§ **Challenge 1**:
Can you update everything from the first of the rows of moving shapes down to the row containing "blue star: rotated 8 degrees clockwise", replacing "semicircle" with "half-circle" and leaving all else unchanged?

Private<-->Public SAFEnetwork

**Edited post for clarity, hopefuly
**Edit This scenario would be framed with the following in mind:

SAFEnet aims to rid the world of servers within 10 years, an ambitious goal for sure. If this goes according to plan, the speed of the SAFE network would be super quick, we’d be running apps straight off the network over fibre. Wireless and mobile would be way better, battery life would be great, every device with storage would have a vault etc

So it’s on the way to that sort of environment I’m placing this scenario. Currently there’s a lot of hype around the Private/Public hybrid cloud (files)…but the next move (for conservative enterprises) might be some kind of Private/Public SAFE network scenario…thats how this scenario is framed. The mindset of storing ‘files’ is gone…it’s all chunks now.

Larger organisations are rightfully wary of trusting their data to public cloud infrastructure and so they utilize this same OpenSource software to build their own Private Clouds and sometimes go Hybrid with a Public cloud.

Fast forward say 5 years from now, the business has recognised the benefits of SAFE and have run a test network on their client machines. They want to go 100% internal SAFE, but how do they now get redundancy?

Running a private SAFEnetwork over one large site, provides no redundancy in the event that site is wiped out. If running several sites it wouldn’t be a problem.

Conversely, if you ran a single site business entirely on the Public SAFEnetwork and the communications goes down, your relying on local vaults having all the chunks.

(Collected data entries)

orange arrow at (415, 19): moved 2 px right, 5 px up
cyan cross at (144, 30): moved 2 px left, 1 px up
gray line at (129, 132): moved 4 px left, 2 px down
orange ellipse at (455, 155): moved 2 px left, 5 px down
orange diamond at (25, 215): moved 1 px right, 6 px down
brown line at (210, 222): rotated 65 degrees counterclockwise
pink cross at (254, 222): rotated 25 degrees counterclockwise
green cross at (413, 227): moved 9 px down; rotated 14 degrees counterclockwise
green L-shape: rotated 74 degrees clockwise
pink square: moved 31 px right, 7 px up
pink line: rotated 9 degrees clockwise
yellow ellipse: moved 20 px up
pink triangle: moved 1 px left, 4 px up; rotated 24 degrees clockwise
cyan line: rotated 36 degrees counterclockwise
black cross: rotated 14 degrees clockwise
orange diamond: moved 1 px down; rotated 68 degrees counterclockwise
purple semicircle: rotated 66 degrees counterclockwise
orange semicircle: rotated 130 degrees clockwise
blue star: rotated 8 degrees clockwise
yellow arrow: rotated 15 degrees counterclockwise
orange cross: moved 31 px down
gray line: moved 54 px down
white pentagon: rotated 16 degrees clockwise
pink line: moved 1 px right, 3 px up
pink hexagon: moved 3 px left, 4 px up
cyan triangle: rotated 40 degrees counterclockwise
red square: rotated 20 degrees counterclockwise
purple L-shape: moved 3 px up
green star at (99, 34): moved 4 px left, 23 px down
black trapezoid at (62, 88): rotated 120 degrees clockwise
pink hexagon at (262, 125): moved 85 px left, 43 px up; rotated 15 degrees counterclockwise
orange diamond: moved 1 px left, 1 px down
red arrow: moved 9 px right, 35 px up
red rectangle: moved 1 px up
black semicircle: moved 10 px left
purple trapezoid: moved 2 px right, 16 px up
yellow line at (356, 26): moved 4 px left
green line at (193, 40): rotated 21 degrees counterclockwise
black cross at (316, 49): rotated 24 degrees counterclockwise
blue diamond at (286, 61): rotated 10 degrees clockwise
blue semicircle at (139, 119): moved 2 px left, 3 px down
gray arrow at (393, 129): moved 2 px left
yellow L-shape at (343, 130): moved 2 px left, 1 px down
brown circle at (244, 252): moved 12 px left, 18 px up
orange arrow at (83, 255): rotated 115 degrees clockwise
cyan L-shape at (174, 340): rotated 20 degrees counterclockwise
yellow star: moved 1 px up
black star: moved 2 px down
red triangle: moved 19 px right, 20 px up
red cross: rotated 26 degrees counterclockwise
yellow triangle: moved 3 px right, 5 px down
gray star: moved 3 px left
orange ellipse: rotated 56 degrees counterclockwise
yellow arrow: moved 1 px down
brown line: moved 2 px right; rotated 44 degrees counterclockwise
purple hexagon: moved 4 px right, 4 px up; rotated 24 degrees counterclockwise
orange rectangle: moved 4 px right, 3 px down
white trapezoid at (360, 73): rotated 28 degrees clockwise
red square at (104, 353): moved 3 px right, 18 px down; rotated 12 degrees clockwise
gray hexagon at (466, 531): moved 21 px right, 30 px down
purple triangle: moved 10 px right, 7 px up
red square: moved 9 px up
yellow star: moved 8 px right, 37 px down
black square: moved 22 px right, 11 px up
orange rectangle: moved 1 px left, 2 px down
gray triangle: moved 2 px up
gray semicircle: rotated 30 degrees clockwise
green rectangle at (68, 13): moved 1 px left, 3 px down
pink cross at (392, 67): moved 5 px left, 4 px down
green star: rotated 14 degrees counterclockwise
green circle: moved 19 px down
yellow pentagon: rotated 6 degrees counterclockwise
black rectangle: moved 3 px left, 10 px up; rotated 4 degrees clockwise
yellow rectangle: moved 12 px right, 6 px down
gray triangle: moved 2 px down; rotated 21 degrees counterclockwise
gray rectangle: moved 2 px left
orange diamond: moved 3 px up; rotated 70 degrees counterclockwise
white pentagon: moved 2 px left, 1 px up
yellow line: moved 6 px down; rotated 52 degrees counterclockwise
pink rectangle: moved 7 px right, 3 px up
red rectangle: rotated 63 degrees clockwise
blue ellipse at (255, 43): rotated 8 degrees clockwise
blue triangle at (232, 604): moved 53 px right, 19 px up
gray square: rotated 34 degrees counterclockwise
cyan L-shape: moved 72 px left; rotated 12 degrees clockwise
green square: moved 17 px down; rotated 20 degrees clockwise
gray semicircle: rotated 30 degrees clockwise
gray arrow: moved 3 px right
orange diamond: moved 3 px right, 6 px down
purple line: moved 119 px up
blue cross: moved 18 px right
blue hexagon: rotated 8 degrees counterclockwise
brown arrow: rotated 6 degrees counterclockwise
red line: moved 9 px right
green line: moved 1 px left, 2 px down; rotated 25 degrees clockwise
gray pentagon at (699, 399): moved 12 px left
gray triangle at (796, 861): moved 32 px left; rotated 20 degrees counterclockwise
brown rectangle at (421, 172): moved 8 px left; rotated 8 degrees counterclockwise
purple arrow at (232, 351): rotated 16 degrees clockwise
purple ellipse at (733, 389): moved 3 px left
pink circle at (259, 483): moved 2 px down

§ **Challenge 2**:
Can you continue the post on private and public SAFE networks, picking up after its last sentence?

§ **Exercise result 1**:
orange arrow at (415, 19): moved 2 px right, 5 px up
cyan cross at (144, 30): moved 2 px left, 1 px up
gray line at (129, 132): moved 4 px left, 2 px down
orange ellipse at (455, 155): moved 2 px left, 5 px down
orange diamond at (25, 215): moved 1 px right, 6 px down
brown line at (210, 222): rotated 65 degrees counterclockwise
pink cross at (254, 222): rotated 25 degrees counterclockwise
green cross at (413, 227): moved 9 px down; rotated 14 degrees counterclockwise
green L-shape: rotated 74 degrees clockwise
pink square: moved 31 px right, 7 px up
pink line: rotated 9 degrees clockwise
yellow ellipse: moved 20 px up
pink triangle: moved 1 px left, 4 px up; rotated 24 degrees clockwise
cyan line: rotated 36 degrees counterclockwise
black cross: rotated 14 degrees clockwise
orange diamond: moved 1 px down; rotated 68 degrees counterclockwise
purple half-circle: rotated 66 degrees counterclockwise
orange half-circle: rotated 130 degrees clockwise
blue star: rotated 8 degrees clockwise

§ **Exercise result 2**:
I’m wondering, could the public SAFEnetwork provide redundancy for their private SAFEnetwork (in a one site scenario), similar to how Hybrid Private/Public cloud works now?

I’m not sure I understand this correctly.

Redundancy of one’s data on the SAFE network is guaranteed by the network which makes four copies of each chunk.

If you’re wondering about a local copy of one’s data, then you’re talking about redundancy of your local data before it’s sent (uploaded) to the SAFE network. That data is not part of the SAFE network and for that you’d naturally use whatever methods of data protection redundancy you use today (RAID, backup, mirroring, and so on).

Depending on your requirements you may want to use a combo of various approaches which are too numerous to mention. Your data would be very redundant on the SAFE network, but your recovery time and cost required to fetch it may be (or may not be) high. This cost includes the cost of (down)time required to download the files from the network.
Because it still takes a lot of time to download a crapload of data and the cost of downtime is significantly higher than for small enterprises, large enterprises are usually (there will be exceptions) going to have a local copy separate from the copy on the SAFE network.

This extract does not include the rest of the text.